The summons from Prior Haringgashte did not come until after the lector priests had completed the nightly adoration of Lord Thumis, and the jewelled image, attired in robes of deepest purple-grey, had been conveyed upon its gilded litter by forty chanting bearers from the Hall of Divine Supplication to the upper shrine, the Gallery of Gazing Forth by Night. Here sat the priests of the Sixth and Seventh Circles, surrounded by their astrolabes and ephemerides, to ponder the skeins of past, present, future, might-be and might-have-been, in the movements of Tekumel’s two moons and four sister planets. As a newly anointed Scholar Priest of the Second Circle, Harsan had perforce to attend upon chubby old Vrishmuyel, chief of the astrologers, whose interests lay more in dozing than in the imparting of celestial mechanics to his brood of students.

With a sinking sensation, Harsan accepted the little plaque of dyed Chlen- hide, embossed with the symbol of Thumis upon one side and the Prior’s personal glyph upon the other, from the hand of the pretty girl acolyte who had brought it.
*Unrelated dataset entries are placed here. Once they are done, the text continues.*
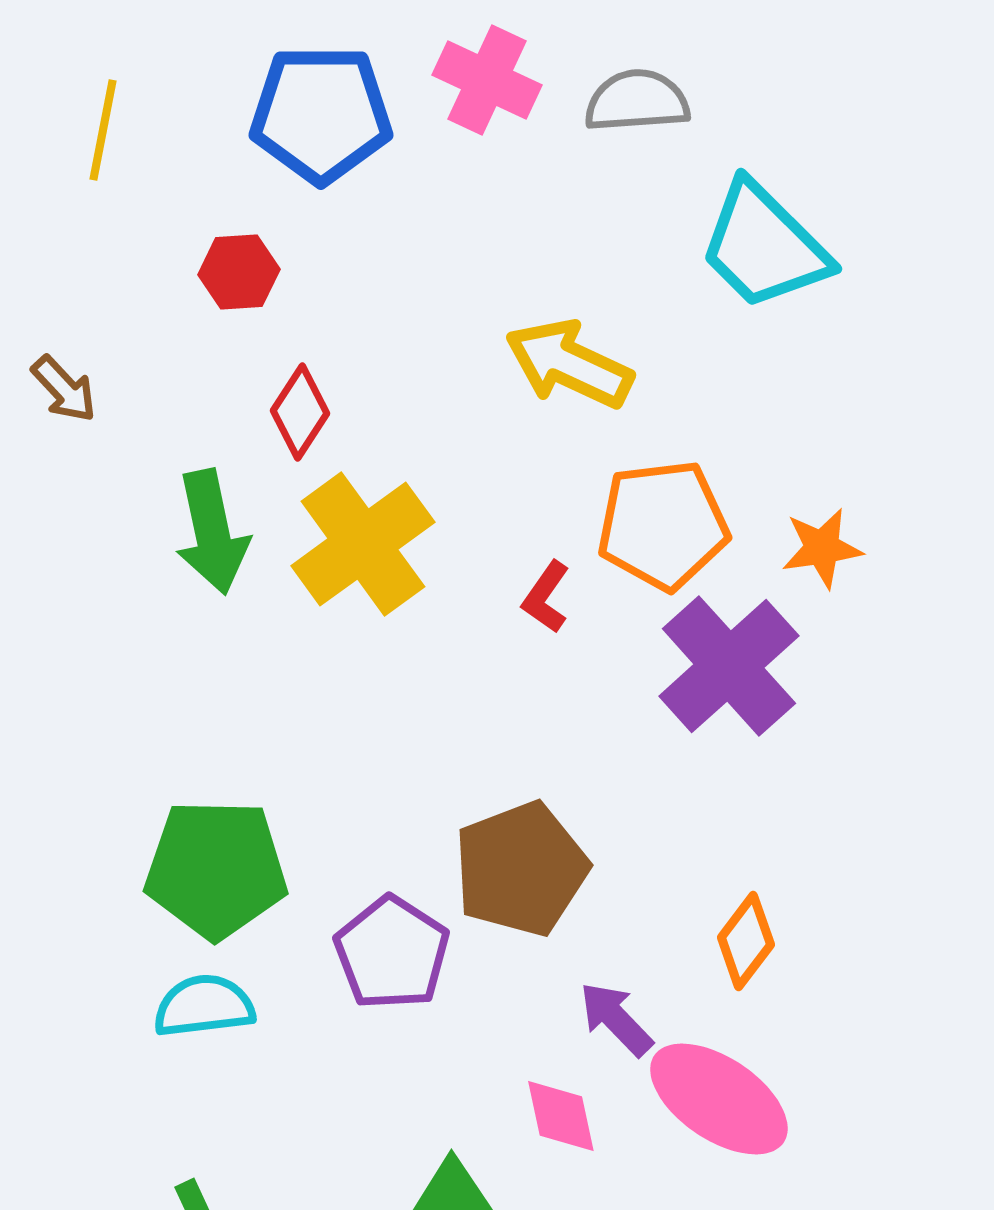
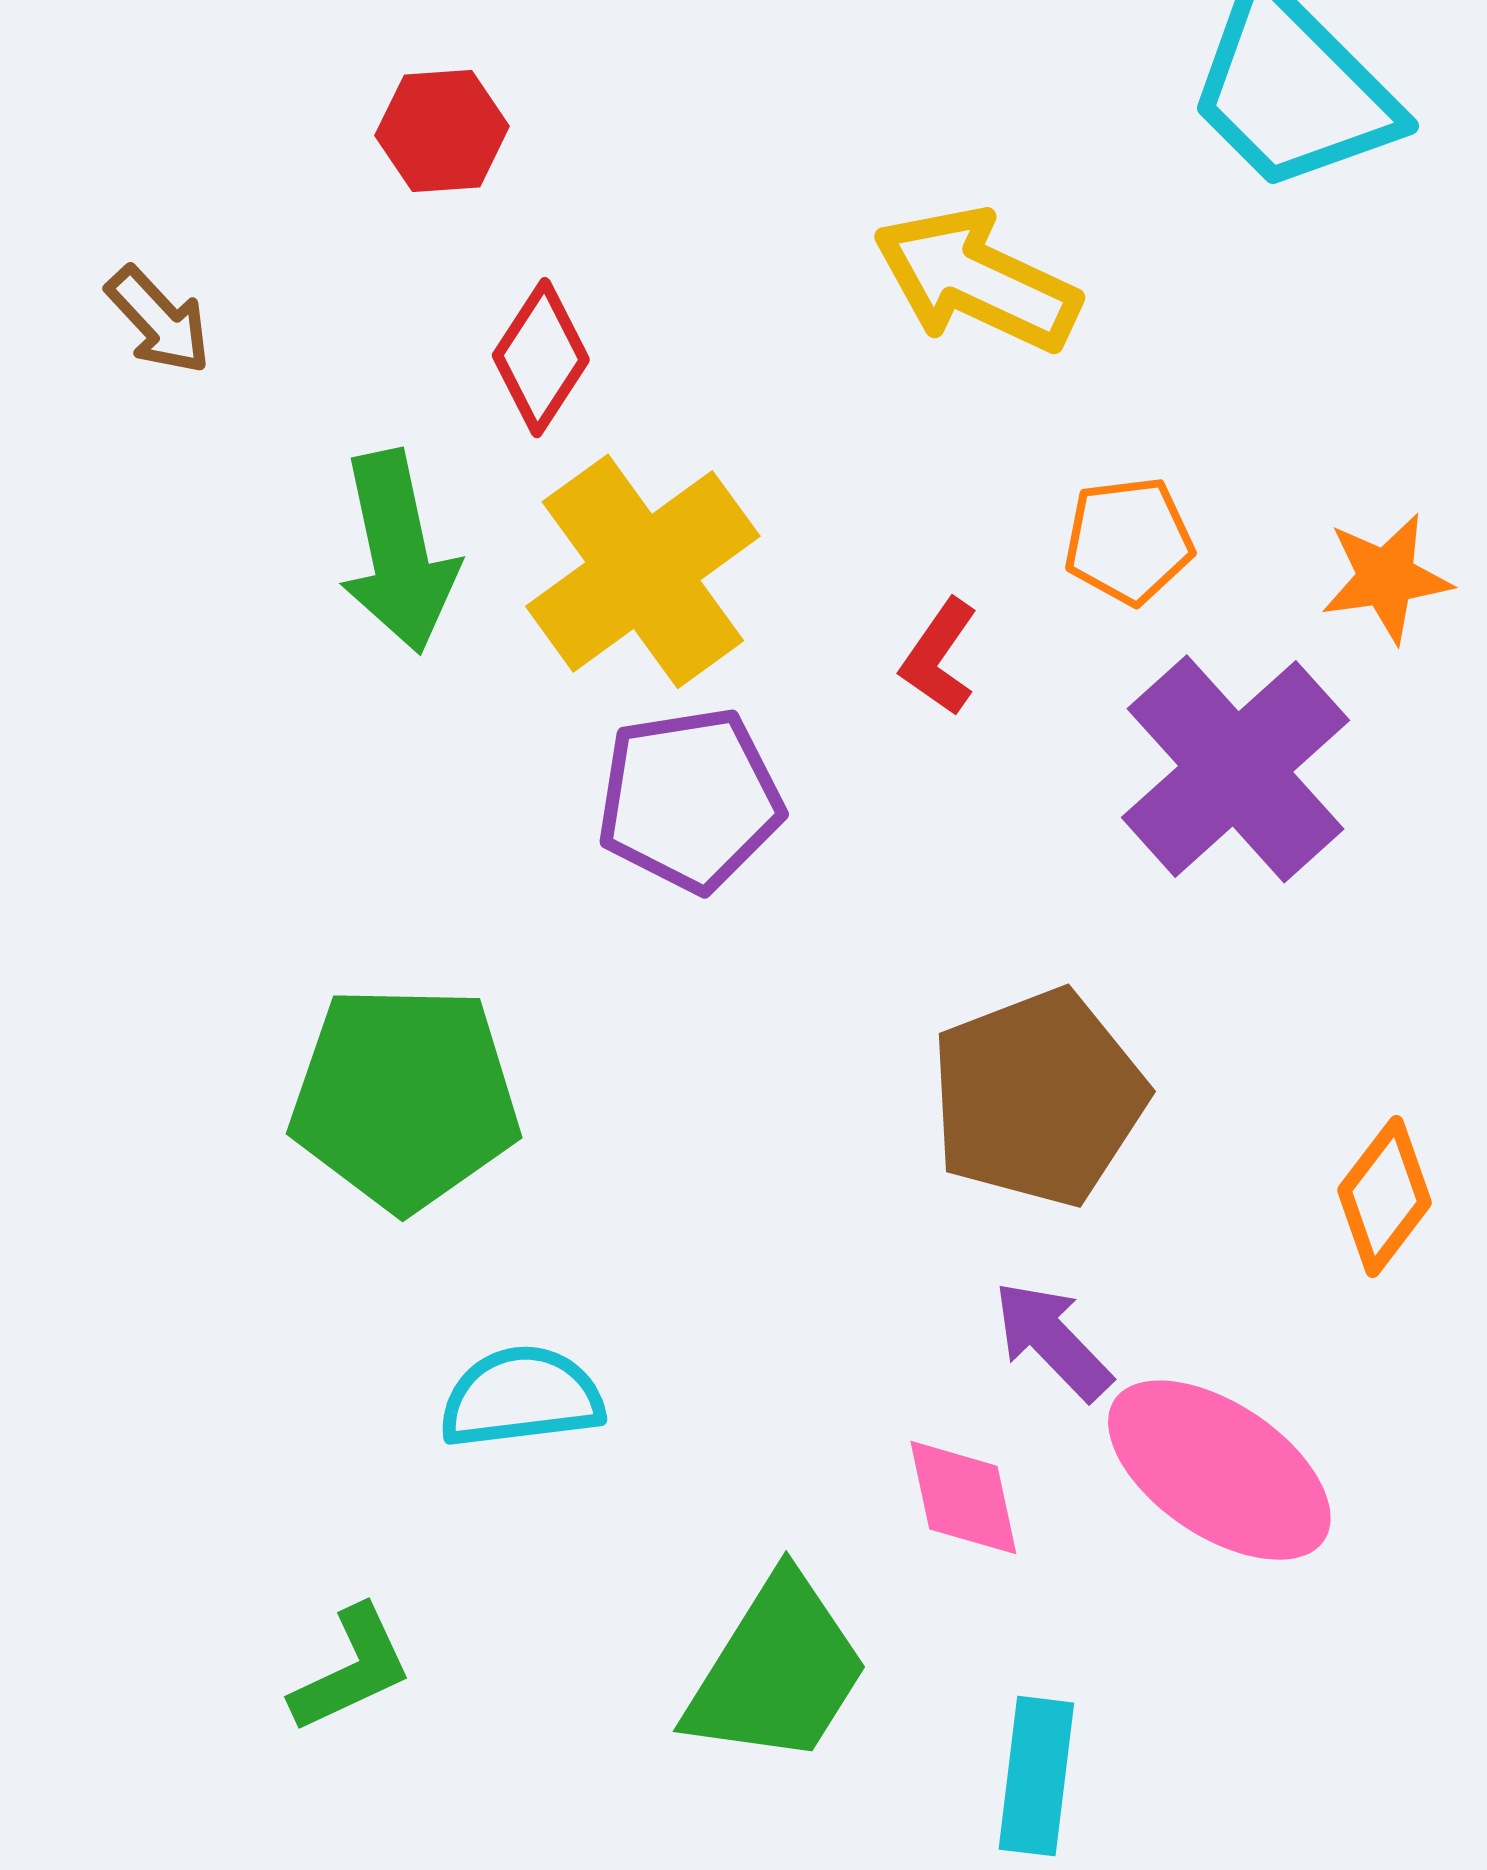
orange pentagon: (663, 525) -> (1129, 541), size x0.6
brown pentagon: (521, 869) -> (1038, 1098), moved
orange diamond: (746, 941) -> (1384, 1196), moved
purple pentagon: (392, 953) -> (690, 800), moved, turned 30
cyan semicircle: (204, 1006) -> (521, 1397), moved

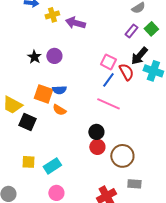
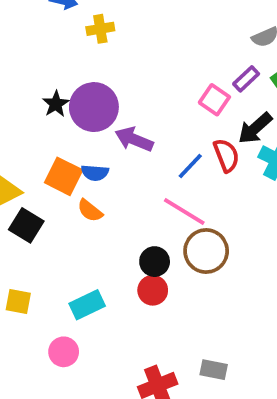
purple arrow: (75, 23) -> (134, 139), moved
purple circle: (54, 56) -> (94, 107), size x1.6
pink square: (108, 62) -> (214, 100), moved
brown circle: (122, 156) -> (206, 251), moved
cyan rectangle: (52, 166) -> (87, 305), moved
pink circle: (56, 193) -> (64, 352), moved

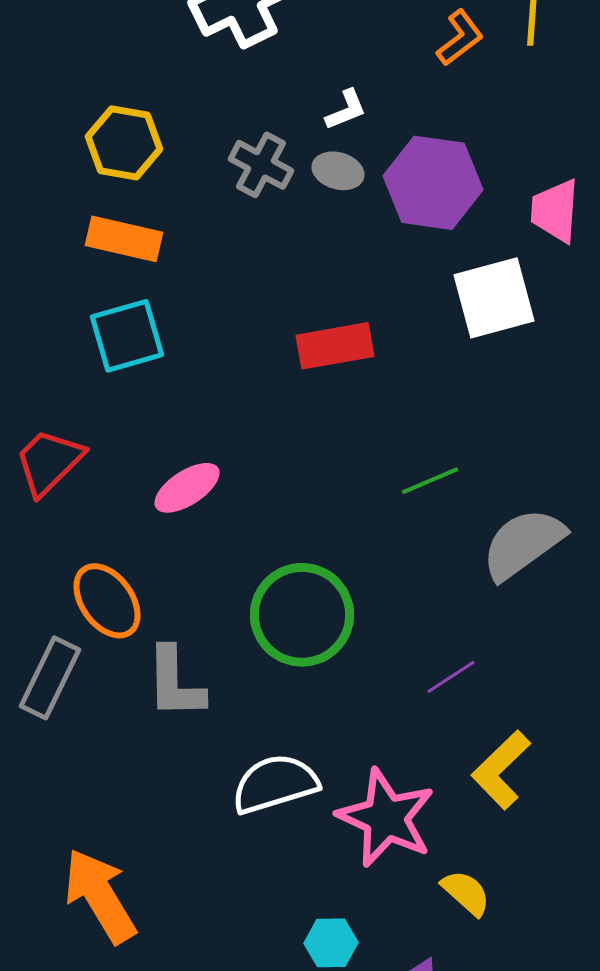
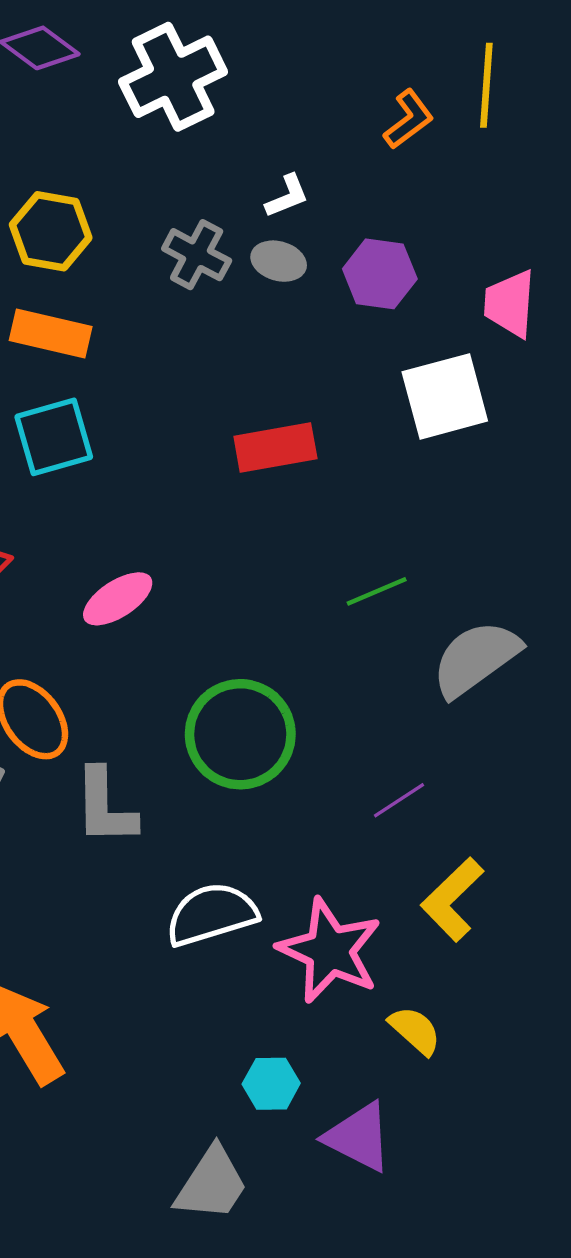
purple hexagon: (433, 183) -> (380, 274), size x0.7

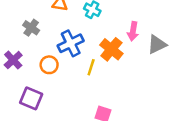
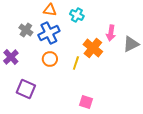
blue cross: (71, 43) -> (49, 33), moved
orange circle: (49, 65) -> (50, 59), moved

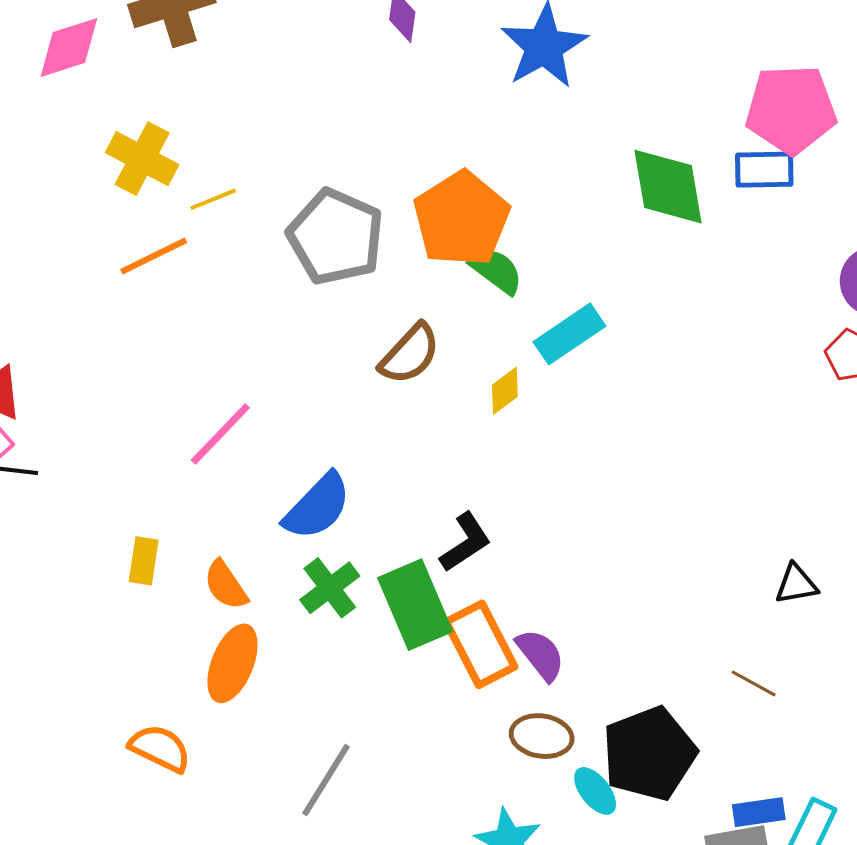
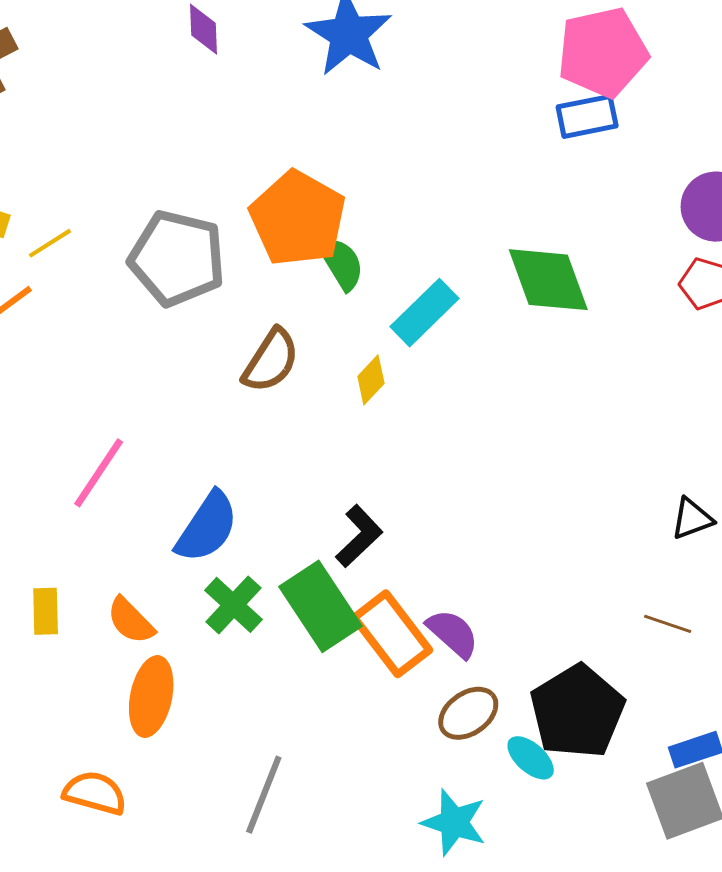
green diamond: (668, 187) -> (548, 280), moved
green semicircle: (496, 271) -> (341, 263), turned 32
brown ellipse: (542, 736) -> (468, 713), turned -34

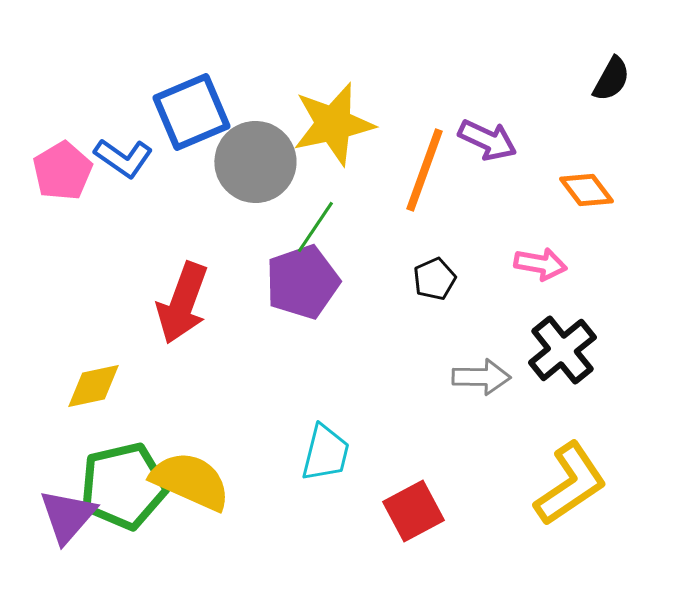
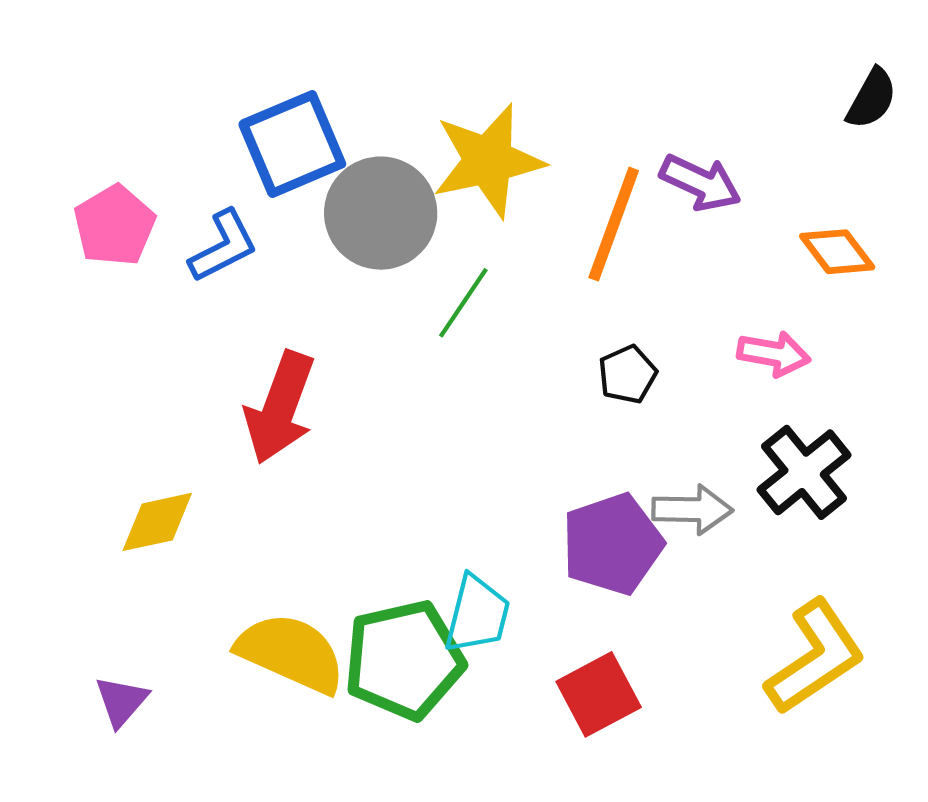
blue L-shape: (123, 158) -> (223, 246), moved, turned -62
purple pentagon: (302, 282) -> (612, 544), moved
green pentagon: (123, 486) -> (404, 660), moved
purple triangle: (67, 516) -> (121, 701), size x0.7

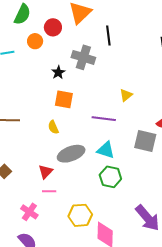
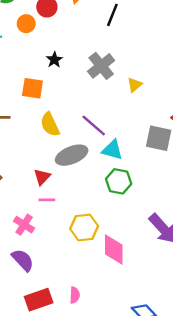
black line: (108, 35) -> (112, 15), turned 30
gray cross: (83, 57) -> (101, 66), moved, turned 35
orange square: (64, 99) -> (32, 88), moved
purple line: (104, 119) -> (94, 125), moved, turned 35
yellow semicircle: (53, 127) -> (50, 124), size x1.5

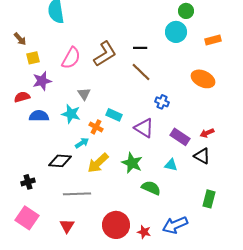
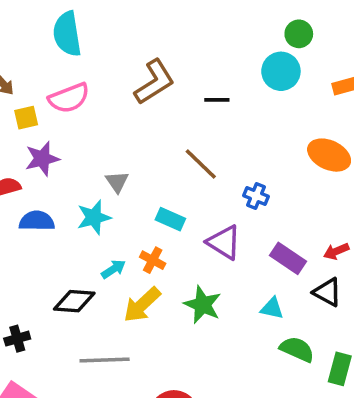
brown L-shape: (105, 54) -> (154, 82), moved
pink semicircle: (71, 58) -> (69, 98), moved, turned 40
brown line: (141, 72) -> (201, 164), moved
cyan star: (71, 114) -> (94, 217), turned -30
orange cross: (96, 127) -> (153, 260), moved
green semicircle: (151, 188) -> (297, 349), moved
The Prior’s apartments were in the eastern wing, almost directly opposite the Gallery of Gazing Forth by Night across the east-west axis of the monastery. Harsan arrived slightly out of breath and paused to collect himself and to ascertain the Prior’s mood from the Meshqu, the little silver hook at eye-height beside the door, upon which coloured plaques of Chlen- hide were hung to indicate the current humour of the occupant within. To Harsan’s surprise, the symbol that hung there tonight was green striped with red: “The Badge of Solemn Contemplation,” rather than the red and black chequered “Fist of Stem Retribution.” With somewhat higher spirits he rattled the wooden clappers hanging from the door lintel.